One Hundred Years from Now, 2013
24 x 27 inches
Courtesy Brancolini Grimaldi
EVE PLAYS DUCHAMP
Curated by Kevin Moore
4 October - 10 November 2013
Brancolini Grimaldi announces Eve Plays Duchamp, a group exhibition of three American artists - Tricia Lawless Murray, Heidi Snow and Hannah Whitaker - each working in a vein of feminist-inflected neo-Surrealism. The show is curated by Kevin Moore, an independent scholar and curator based in New York.
Establishing an historical basis for the exhibition, Kevin Moore writes:
"In 1963 the Pasadena Museum of Art hosted the first American retrospective of Marcel Duchamp. A stunt coinciding with the exhibition involved a young woman named Eve Babitz, who sat naked in the gallery for a chess match with the 76-year old Duchamp in front of one his most iconic works, Large Glass (1915 - 1925). If the goal of chess is "to mate," the tableau vivant of Eve Babitz and Duchamp effectively activated the Large Glass, "performing" that work's themes of coupling and sublimated desire, nuanced in the work's full title, The Bride Stripped Bare by Her Bachelors, Even."
"While historical Surrealism has been criticized for its sexist treatment of women, the presence of Eve Babitz, sitting comfortably naked opposite one of the great masters of 20th-century art, challenges Surrealist ideas of patriarchal dominance. By 1963, many of the traditional social hierarchies referenced by historical Surrealism were being challenged and eroded. This was true for art-making as well, and in that sense Eve Babitz might be seen as representing feministbased art practices to come - a woman playing to traditional roles yet turning the tables by embracing the themes and strategies of an older generation of male artists to rebellious and provocative effect. Eve is stripped bare, but on her own terms, so we might call the match now even."
Tricia Lawless Murray is an LA-based artist working in photography, video, collage, sculpture and installation. Eve Plays Duchamp will feature work from Lawless Murray's recent series which reinterprets Marcel Duchamp's last work Étant Donnés in which the viewer peers through peepholes in a wooden door. The difference here is that Lawless Murray allows viewers to breach the barrier that existed in Duchamp's construction and enter the space of the diorama via her videos, collages and three-dimensional works. The works take their titles from songs rooted in American folk, blues, country and pop music as they relate to the seminal alternative country rock album, The Sweetheart of the Rodeo by The Byrds. These works represent the transition from the investigation of Duchamp's work to that of Western Americana as Lawless Murray begins to make visual her rendition of the "Great American Novel". Her agenda is to refashion works from the past to lend them a point of view that is contrarily ironic and romantic while maintaining the perspective of woman as visual provocateur as opposed to object of delectation.
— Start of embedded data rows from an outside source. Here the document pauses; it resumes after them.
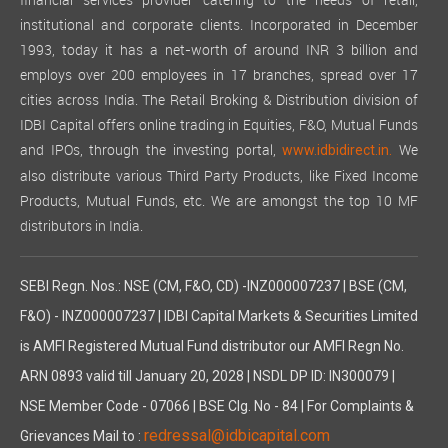
financial services provider catering to the needs of retail,
institutional and corporate clients. Incorporated in December
1993, today it has a net-worth of around INR 3 billion and
employs over 200 employees in 17 branches, spread over 17
cities across India. The Retail Broking & Distribution division of
IDBI Capital offers online trading in Equities, F&O, Mutual Funds
and IPOs, through the investing portal,
We
www.idbidirect.in.
also distribute various Third Party Products, like Fixed Income
Products, Mutual Funds, etc. We are amongst the top 10 MF
distributors in India.
SEBI Regn. Nos.: NSE (CM, F&O, CD) -INZ000007237 | BSE (CM,
F&O) - INZ000007237 | IDBI Capital Markets & Securities Limited
is AMFI Registered Mutual Fund distributor our AMFI Regn No.
ARN 0893 valid till January 20, 2028 | NSDL DP ID: IN300079 |
NSE Member Code - 07066 | BSE Clg. No - 84 | For Complaints &
redressal@idbicapital.com
Grievances Mail to :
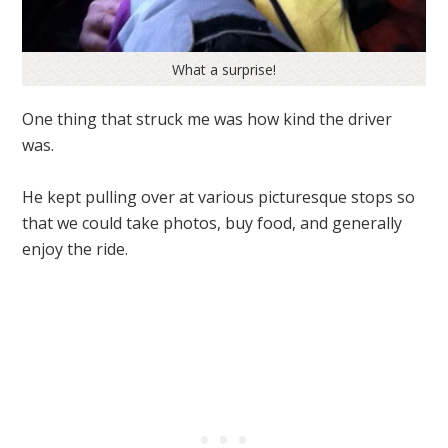
What a surprise!
One thing that struck me was how kind the driver
was.
He kept pulling over at various picturesque stops so
that we could take photos, buy food, and generally
enjoy the ride.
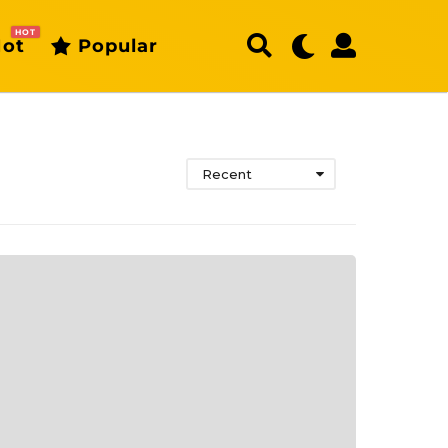
HOT
ot
Popular
Recent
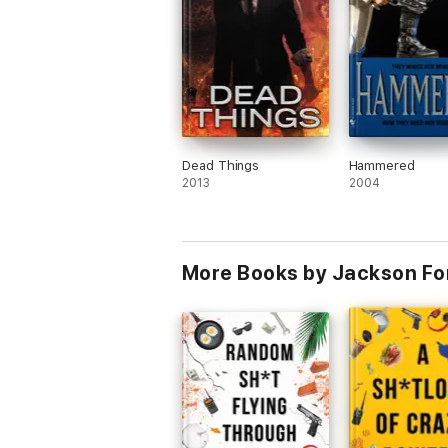
Dead Things
Hammered
2013
2004
More Books by Jackson Fo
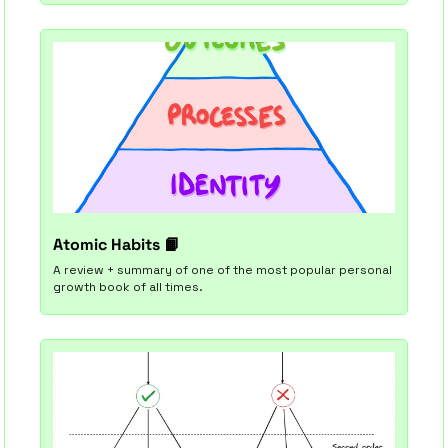
Atomic Habits 
📙
A review + summary of one of the most popular personal 
growth book of all times.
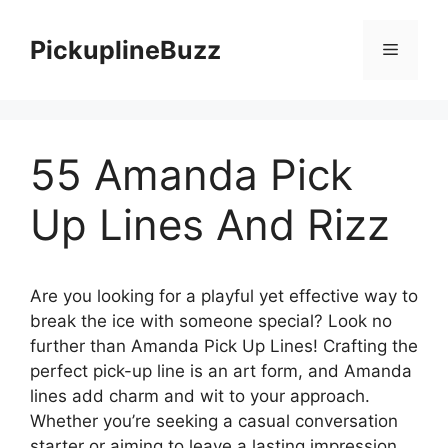
Skip
to
PickuplineBuzz
Menu
content
55 Amanda Pick
Up Lines And Rizz
Are you looking for a playful yet effective way to
break the ice with someone special? Look no
further than Amanda Pick Up Lines! Crafting the
perfect pick-up line is an art form, and Amanda
lines add charm and wit to your approach.
Whether you’re seeking a casual conversation
starter or aiming to leave a lasting impression,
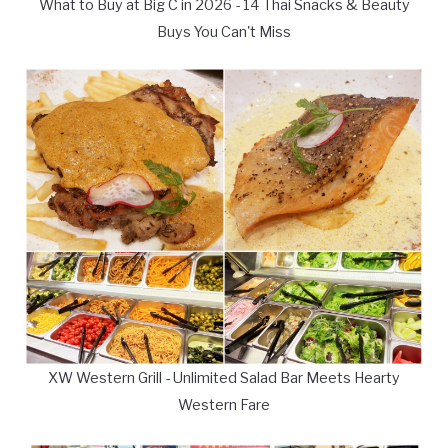
What to Buy at Big C in 2026 - 14 Thai Snacks & Beauty
Buys You Can't Miss
XW Western Grill - Unlimited Salad Bar Meets Hearty
Western Fare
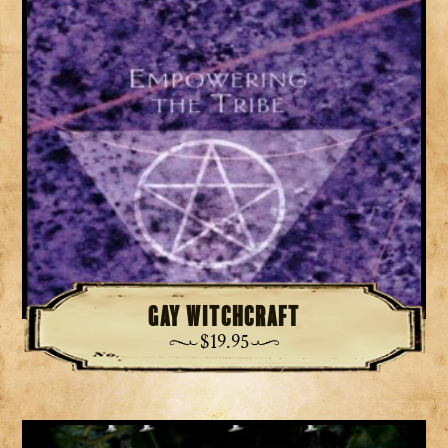
Gay Witchcraft
$
19.95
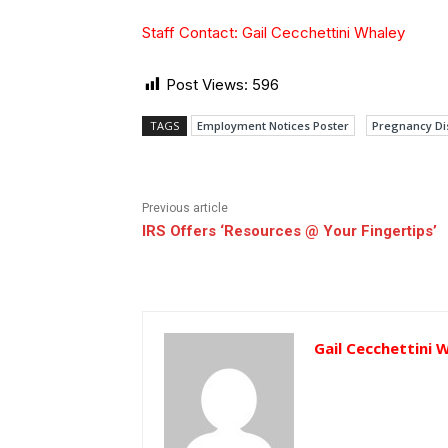
Staff Contact: Gail Cecchettini Whaley
Post Views:
596
TAGS
Employment Notices Poster
Pregnancy Dis
Previous article
IRS Offers ‘Resources @ Your Fingertips’
Gail Cecchettini 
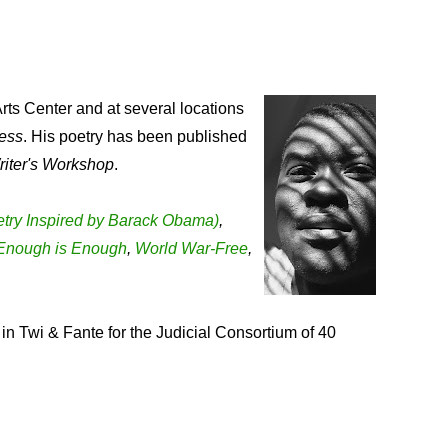
rts Center and at several locations
ess
. His poetry has been published
riter's Workshop
.
Poetry Inspired by Barack Obama)
,
Enough is Enough
,
World War-Free
,
in Twi & Fante for the Judicial Consortium of 40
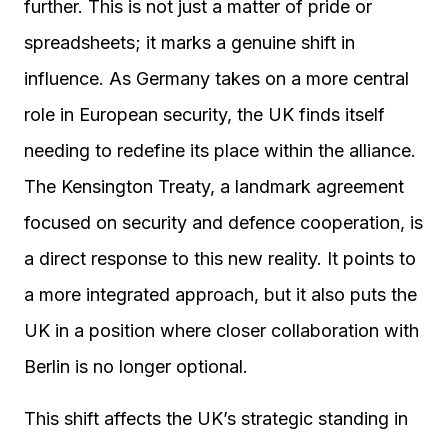
further. This is not just a matter of pride or
spreadsheets; it marks a genuine shift in
influence. As Germany takes on a more central
role in European security, the UK finds itself
needing to redefine its place within the alliance.
The Kensington Treaty, a landmark agreement
focused on security and defence cooperation, is
a direct response to this new reality. It points to
a more integrated approach, but it also puts the
UK in a position where closer collaboration with
Berlin is no longer optional.
This shift affects the UK’s strategic standing in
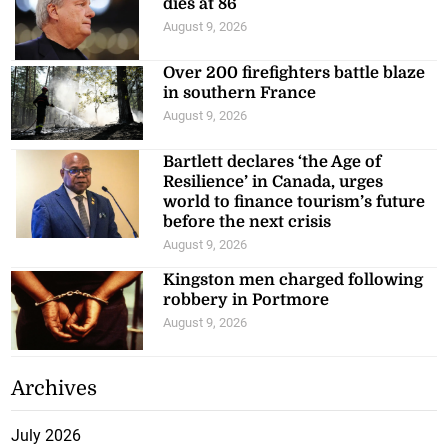
dies at 86
August 9, 2026
Over 200 firefighters battle blaze
in southern France
August 9, 2026
Bartlett declares ‘the Age of
Resilience’ in Canada, urges
world to finance tourism’s future
before the next crisis
August 9, 2026
Kingston men charged following
robbery in Portmore
August 9, 2026
Archives
July 2026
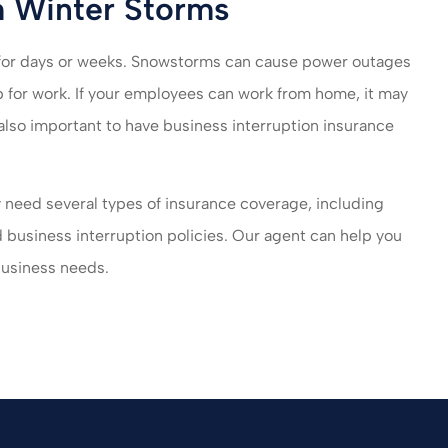
m Winter Storms
 for days or weeks. Snowstorms can cause power outages
for work. If your employees can work from home, it may
 also important to have business interruption insurance
y need several types of insurance coverage, including
d business interruption policies. Our agent can help you
 business needs.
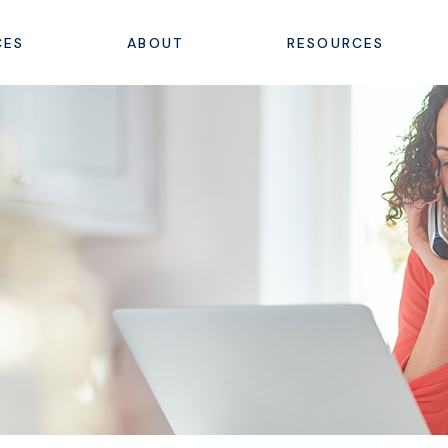
CES
ABOUT
RESOURCES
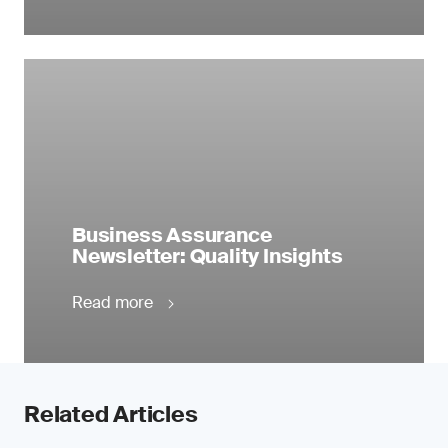
Business Assurance
Newsletter: Quality Insights
Read more
Related Articles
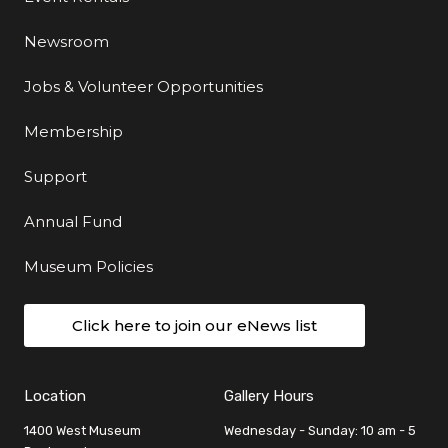
Newsroom
Jobs & Volunteer Opportunities
Membership
Support
Annual Fund
Museum Policies
Click here to join our eNews list
Location
Gallery Hours
1400 West Museum
Wednesday - Sunday: 10 am - 5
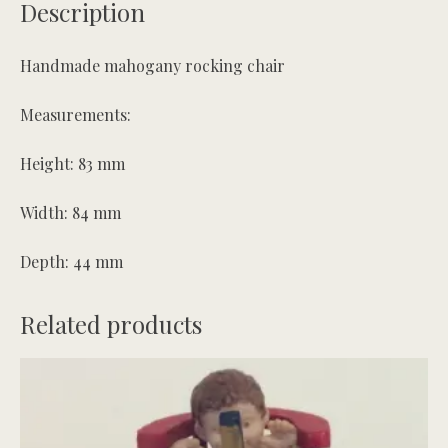
Description
Handmade mahogany rocking chair
Measurements:
Height: 83 mm
Width: 84 mm
Depth: 44 mm
Related products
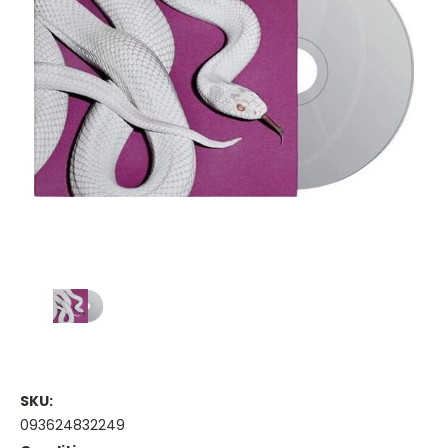
SKU:
093624832249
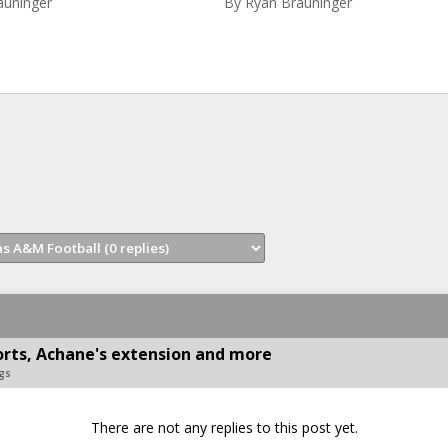
auninger
By
Ryan Brauninger
rts, Achane's extension and more
gs
There are not any replies to this post yet.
New York-based artist Heidi Snow explores obscure histories, deciphering in relics such as fanciful costumes and various forms of documentation, lost chapters in the history of fashion. Through sculptures, photographs and drawings, her work examines the ways in which women's fashion in particular has contributed to the exaggeration, distortion, and fetishisation of the female body according to the cultural fantasies and perversions of a given historical moment.
Also based in New York, Hannah Whitaker's photographs are the results of unwieldy experimental systems allowed to unfold. They start with organising principles ranging from visual patterning to repetitive motions, to mathematics. They present a kind of overt rationale represented visually by a grid or geometric pattern – which is then undermined by mistakes, randomness, imperfection and messiness. Recently Whitaker has made use of hand-made screens and other experimental in-camera techniques in order to layer different visual languages within a single image, placing the geometric alongside the photographic. The images depict a range of subjects, often with loaded histories – such as an ancient Greek marble quarry or a Hawaiian volcano – so that each image has a dual function as both twodimensional image and gatekeeper of a larger narrative.
Kevin Moore is the author of Starburst: Color Photography in America 1970-1980 (Cincinnati Art Museum/Hatje Cantz, 2010) and Jacques Henri Lartigue: The Invention of an Artist (Princeton University Press, 2004), and a contributing author to Robert Heinecken (Ridinghouse, 2012) and Words Without Pictures (LACMA/Aperture, 2009).